**Description of the task**
What's wanted is the full listing, reproduced exactly.

**Dataset records**
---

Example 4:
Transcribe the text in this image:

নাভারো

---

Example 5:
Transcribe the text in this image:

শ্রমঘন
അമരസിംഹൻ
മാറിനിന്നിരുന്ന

**Written response**
---

Example 4:
Transcribe the text in this image:

নাভারো

---

Example 5:
Transcribe the text in this image:

শ্রমঘন
അമരസിംഹൻ
മാറിനിന്നിരുന്ന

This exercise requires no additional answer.